Source records:
┏━━
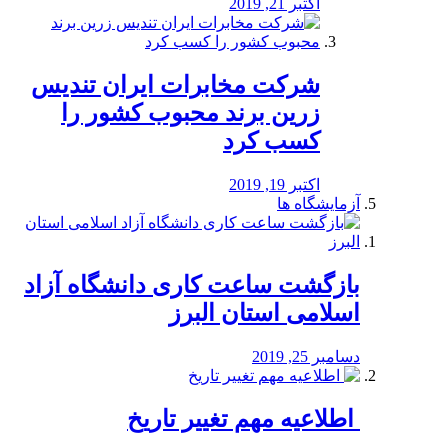
اکتبر 21, 2019
شرکت مخابرات ایران تندیس
زرین برند محبوب کشور را
کسب کرد
اکتبر 19, 2019
آزمایشگاه ها
بازگشت ساعت کاری دانشگاه آزاد
اسلامی استان البرز
دسامبر 25, 2019
️ اطلاعیه مهم تغییر تاریخ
┗━━
Work order: Convert the text lines from the rows above into a JSON list of strings, one string per line, leaving out blank lines and the pictures.

Output for this task:
[
  "اکتبر 21, 2019",
  "شرکت مخابرات ایران تندیس",
  "زرین برند محبوب کشور را",
  "کسب کرد",
  "اکتبر 19, 2019",
  "آزمایشگاه ها",
  "بازگشت ساعت کاری دانشگاه آزاد",
  "اسلامی استان البرز",
  "دسامبر 25, 2019",
  "️ اطلاعیه مهم تغییر تاریخ"
]